* Chart comprehension data *
++++++++

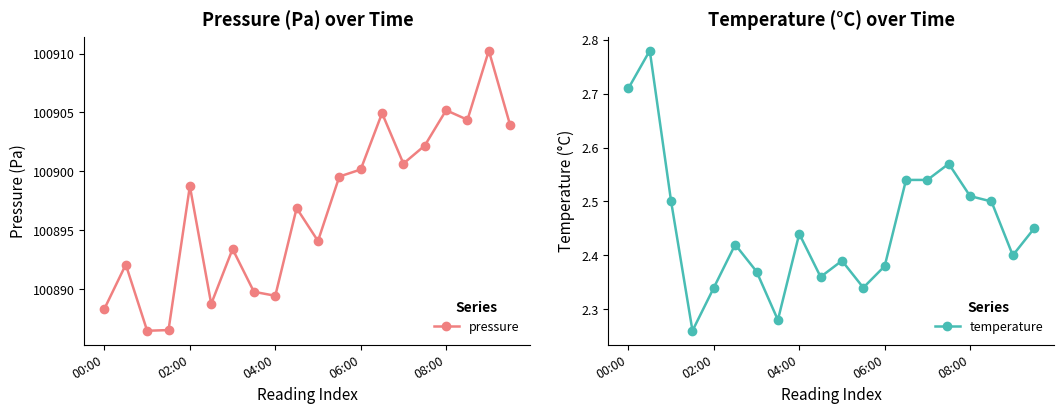

How many interior local valleys does the pressure series have?

6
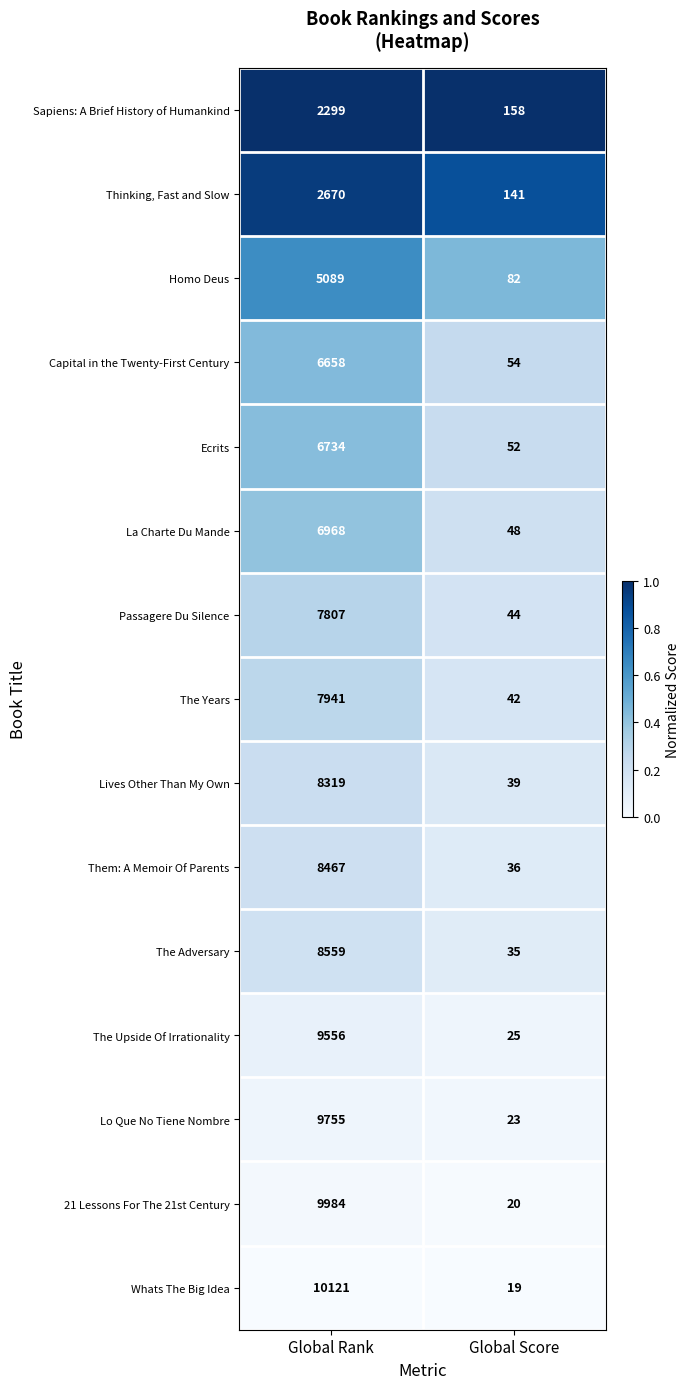

What is the total value across all series at Global Score?

818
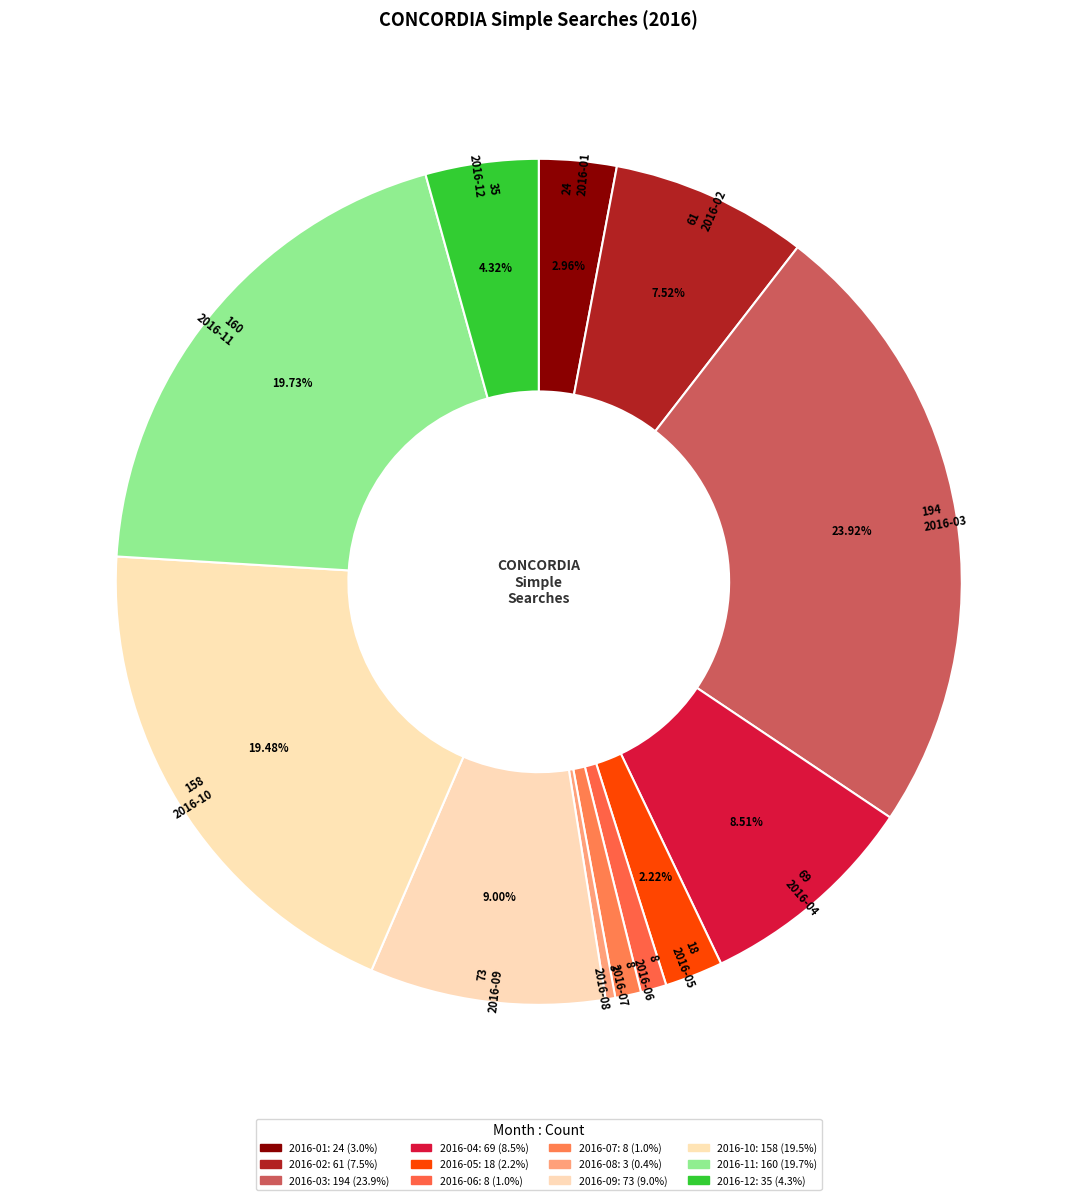

How many segments does this pie chart have?

12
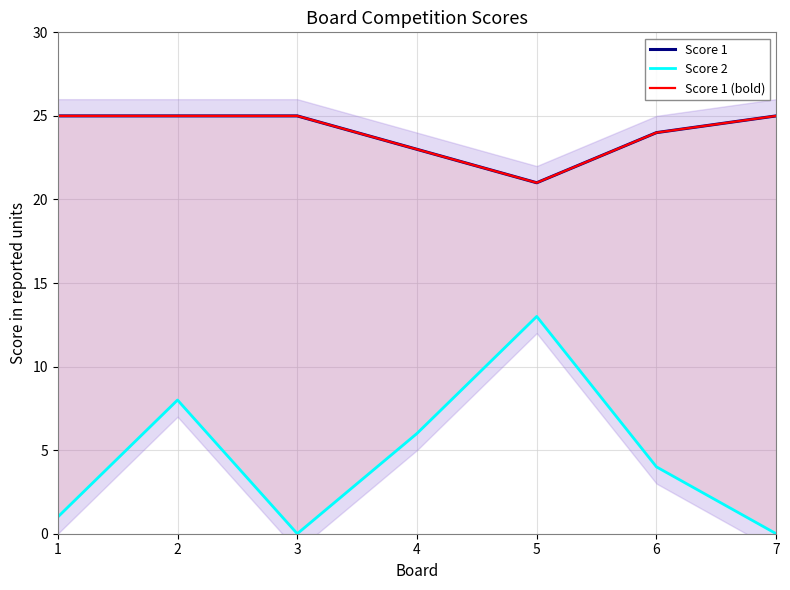

Is the value of Score 2 at 5 greater than the value of Score 1 (bold) at 6?

No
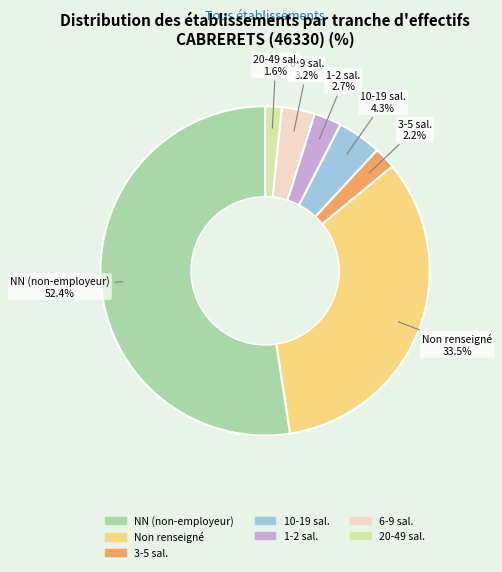

Is there any slice that represents more than half of the pie?

Yes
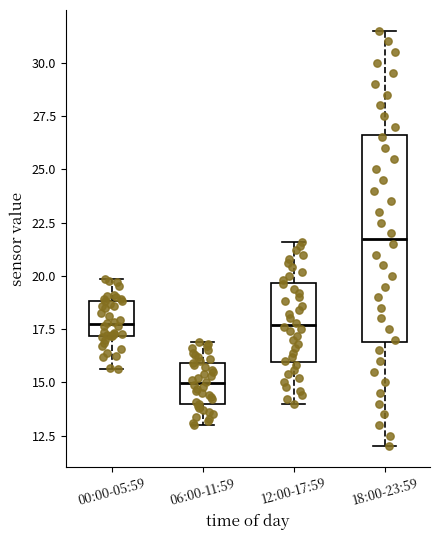

Reading left to right, transcribe this box plot: for each box, give where its median line is, the range the box spans, and where its two whiskers end, as read against the y-axis. The values are not printed on the chart, so give them approximately, as read against the axis.

00:00-05:59: median 17.5, box 17.0 to 19.0, whiskers 15.5 to 20.0
06:00-11:59: median 15.0, box 14.0 to 16.0, whiskers 13.0 to 17.0
12:00-17:59: median 17.5, box 16.0 to 19.5, whiskers 14.0 to 21.5
18:00-23:59: median 22.0, box 17.0 to 26.5, whiskers 12.0 to 31.5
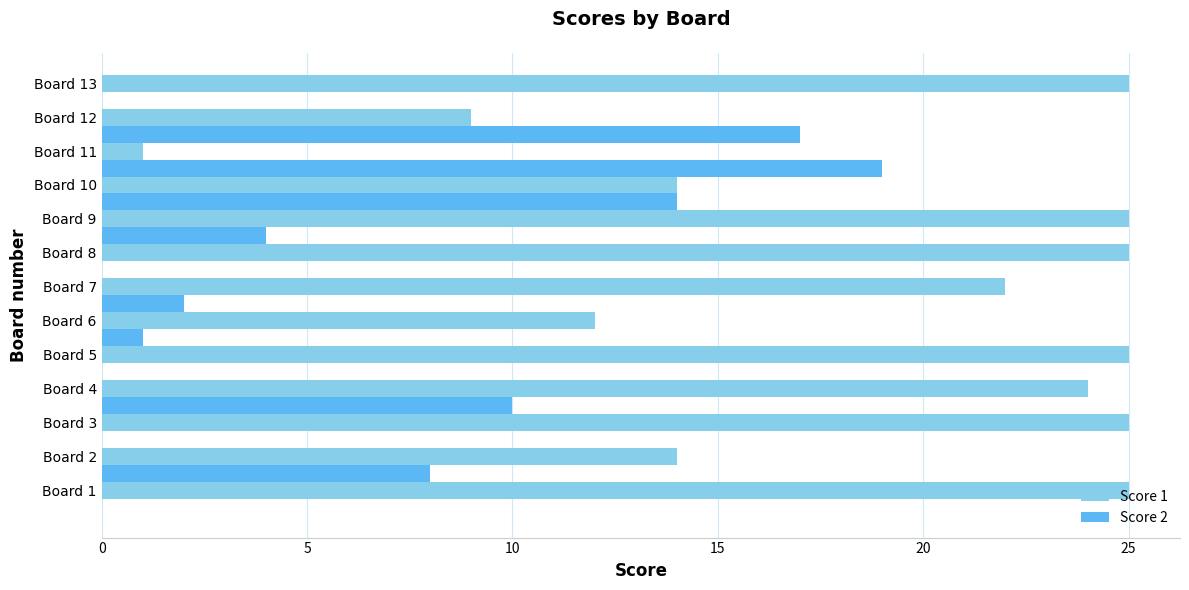

What are all the series names shown in the legend?

Score 1, Score 2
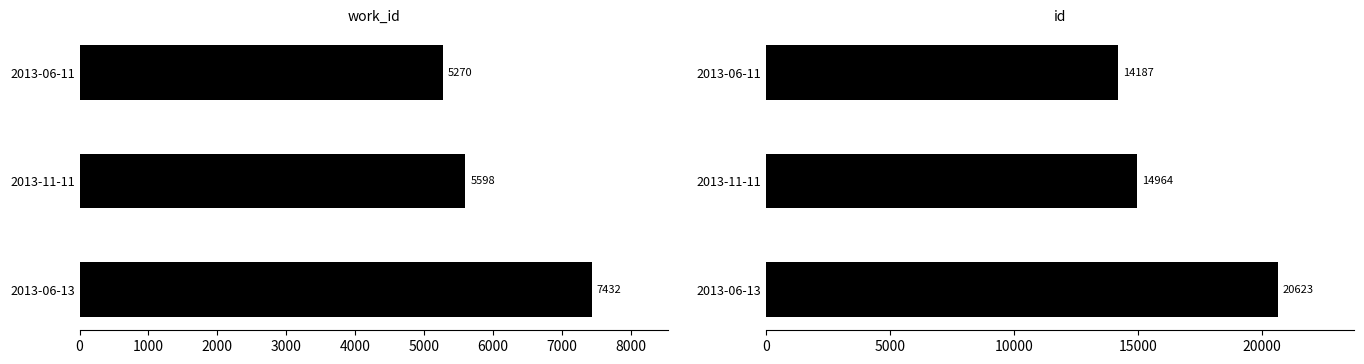

Rank the series by their average value, from highest to lowest.

id, work_id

++++++++

* What is required *
Copy every line of text in the material above word for word, leaving out the pictures.

* Your response *
How many interior local valleys does the pressure series have?

6

What is the total value across all series at Global Score?

818

How many segments does this pie chart have?

12

Is the value of Score 2 at 5 greater than the value of Score 1 (bold) at 6?

No

Is there any slice that represents more than half of the pie?

Yes

Reading left to right, transcribe this box plot: for each box, give where its median line is, the range the box spans, and where its two whiskers end, as read against the y-axis. The values are not printed on the chart, so give them approximately, as read against the axis.

00:00-05:59: median 17.5, box 17.0 to 19.0, whiskers 15.5 to 20.0
06:00-11:59: median 15.0, box 14.0 to 16.0, whiskers 13.0 to 17.0
12:00-17:59: median 17.5, box 16.0 to 19.5, whiskers 14.0 to 21.5
18:00-23:59: median 22.0, box 17.0 to 26.5, whiskers 12.0 to 31.5

What are all the series names shown in the legend?

Score 1, Score 2

Rank the series by their average value, from highest to lowest.

id, work_id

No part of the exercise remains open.